PERINTAH – Salin kembali seluruh tulisan tentang repatriasi objek budaya tanpa mengubah satu kata atau tanda baca pun.

KUTIPAN BACAAN –
──────
Repatriasi objek budaya: antara optimisme, skeptisisme, dan inferioritas masyarakat Indonesia
- Shu Khurniawan
- Apr 12, 2020
- 9 min read
Ketika kasus repatriasi Keris Diponegoro dan barang budaya koleksi Museum Nusantara Delft dimuat di media berita nasional, saya mengamati beragam respon masyarakat Indonesia, baik yang berada di dalam maupun di luar negeri, termasuk di Belanda. Meskipun barang kali terpaut setengah putaran Bumi, saya melihat reaksi yang serupa antara masyarakat di kedua lokasi ini baik di grup facebook maupun twitter. Hal ini menggelitik saya untuk mengulas fenomena ini dari segi pandang seorang awam yang melakukan studi independen tentang repatriasi dan dekolonisasi, serta sebagai seseorang yang tinggal di Belanda selama dua tahun dan mengikuti perdebatan seputar barang budaya Indonesia di Belanda.
──────
DAFTAR BARIS –
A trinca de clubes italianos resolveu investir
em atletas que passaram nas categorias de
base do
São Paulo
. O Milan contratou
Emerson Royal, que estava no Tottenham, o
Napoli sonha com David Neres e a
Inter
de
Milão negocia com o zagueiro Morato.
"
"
──────
HASIL TUGAS –
Repatriasi objek budaya: antara optimisme, skeptisisme, dan inferioritas masyarakat Indonesia
- Shu Khurniawan
- Apr 12, 2020
- 9 min read
Ketika kasus repatriasi Keris Diponegoro dan barang budaya koleksi Museum Nusantara Delft dimuat di media berita nasional, saya mengamati beragam respon masyarakat Indonesia, baik yang berada di dalam maupun di luar negeri, termasuk di Belanda. Meskipun barang kali terpaut setengah putaran Bumi, saya melihat reaksi yang serupa antara masyarakat di kedua lokasi ini baik di grup facebook maupun twitter. Hal ini menggelitik saya untuk mengulas fenomena ini dari segi pandang seorang awam yang melakukan studi independen tentang repatriasi dan dekolonisasi, serta sebagai seseorang yang tinggal di Belanda selama dua tahun dan mengikuti perdebatan seputar barang budaya Indonesia di Belanda.